CUDA 12.1 SimpleP2P Verification Errors

System Information:

  • GPU: NVIDIA RTX 4090 x4
  • CUDA Version: 12.1
  • Driver Version: 530.30.02
  • Operating System: CentOS 8 (Kernel: 4.18.0-348.el8.x86_64)
  • Motherboard:
    • Manufacturer: Nettrix
    • Product Name: 60EA32X
    • Version: 24003523
    • Serial Number: 2400352330001979
  • BIOS Settings:
    • Above 4G Decoding: Enabled
    • IOMMU: Enabled
    • NVIDIA-SMI Topology Output
    •   GPU0    GPU1    GPU2    GPU3    CPU Affinity    NUMA Affinity
      
    GPU0 X NODE SYS SYS 0-31 0
    GPU1 NODE X SYS SYS 0-31 0
    GPU2 SYS SYS X NODE 32-63 1
    GPU3 SYS SYS NODE X 32-63 1
    I am running the simpleP2P example from the CUDA Samples to test Peer-to-Peer (P2P) memory access on my multi-GPU system.
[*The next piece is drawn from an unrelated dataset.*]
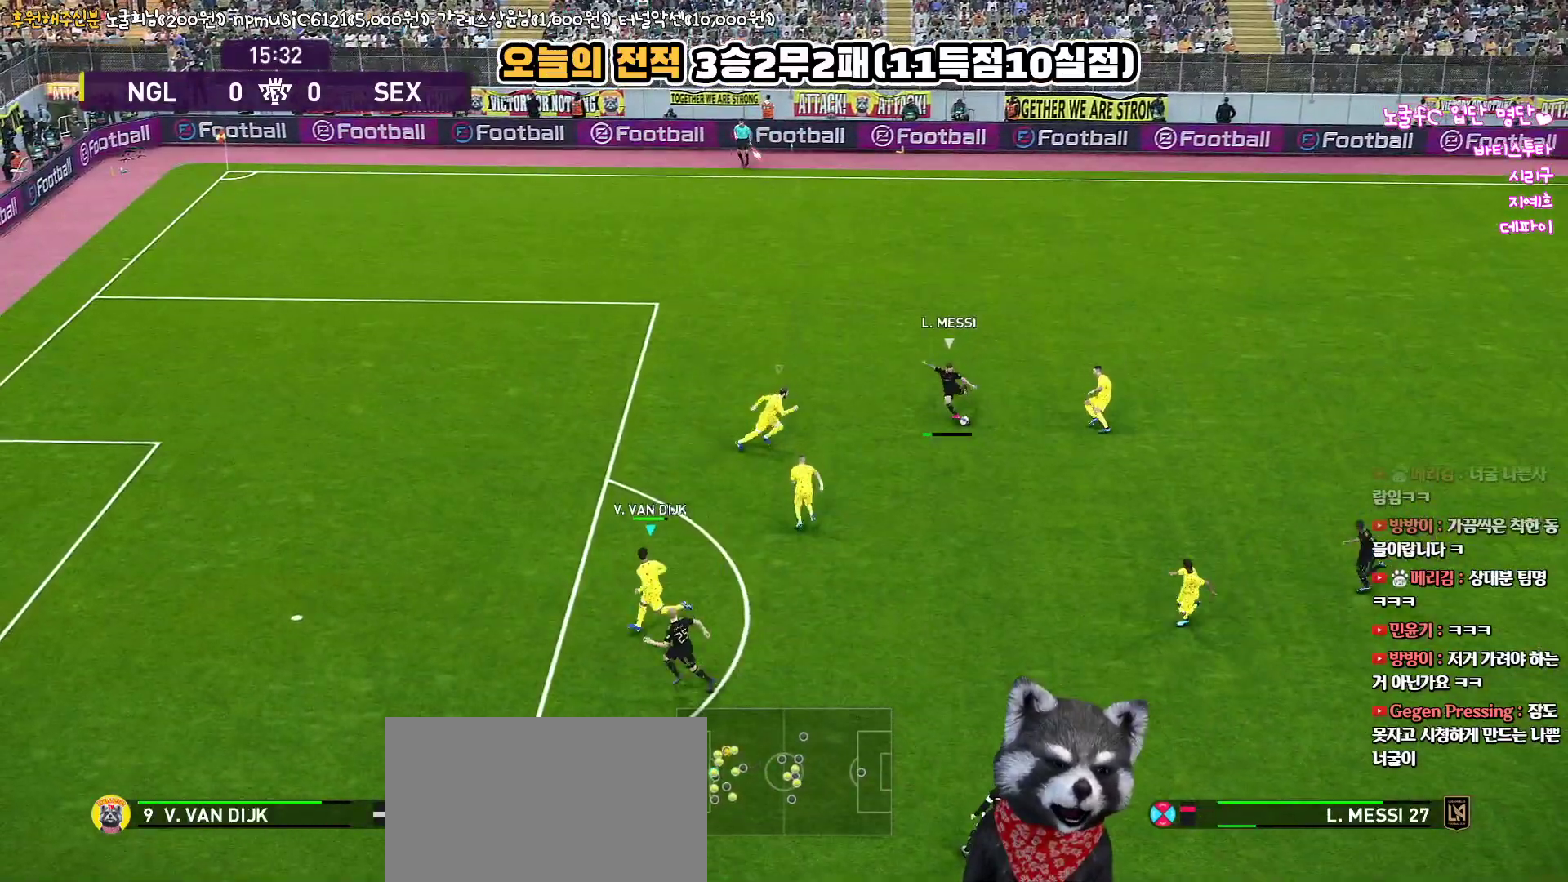
{"buttons": ["CROSS", "SQUARE"], "left_stick": "left", "right_stick": "center", "events": [[17, "R2", "up"], [133, "R1", "up"], [483, "CROSS", "down"]]}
While the test recognizes P2P support between GPUs, the verification step fails. Below are the details:
  1. P2P connectivity is confirmed via nvidia-smi topo -m.
  2. GPUs in the same NUMA node (e.g., GPU0 and GPU1) are connected via NODE, indicating potential P2P support.
  3. However, when running simpleP2P, I encounter verification errors.
    Error Message:Copy data back to host from GPU0 and verify results…
    Verification error @ element 1: val = 0.000000, ref = 4.000000
    Verification error @ element 2: val = 0.000000, ref = 8.000000
    Verification error @ element 3: val = 0.000000, ref = 12.000000
    Verification error @ element 4: val = 0.000000, ref = 16.000000
    Verification error @ element 5: val = 0.000000, ref = 20.000000
    Verification error @ element 6: val = 0.000000, ref = 24.000000
    Verification error @ element 7: val = 0.000000, ref = 28.000000
    Verification error @ element 8: val = 0.000000, ref = 32.000000
    Verification error @ element 9: val = 0.000000, ref = 36.000000
    Verification error @ element 10: val = 0.000000, ref = 40.000000
    Verification error @ element 11: val = 0.000000, ref = 44.000000
    Verification error @ element 12: val = 0.000000, ref = 48.000000
    Disabling peer access…
    Shutting down…
    Test failed!
  • Verified that P2P is supported between GPUs using nvidia-smi topo -m.
  • Checked IOMMU and Above 4G Decoding in BIOS.
    [root@node4 simpleP2P]# dmesg | grep -i iommu
    [ 0.001137] DMAR-IR: IOAPIC id 8 under DRHD base 0x967fc000 IOMMU 19
    [ 1.690072] iommu: Default domain type: Passthrough
    Questions:
  1. Are there additional system or BIOS settings required to ensure proper P2P functionality for RTX 4090 GPUs?
  2. Does the simpleP2P example need specific modifications for the Ada Lovelace architecture?
  3. What further steps can I take to debug and resolve this issue?

I recently notice that Peer to Peer is not supported on 4090. Thanks.

In the official driver. There is a version of Nvidia’s open driver here, which adds P2P.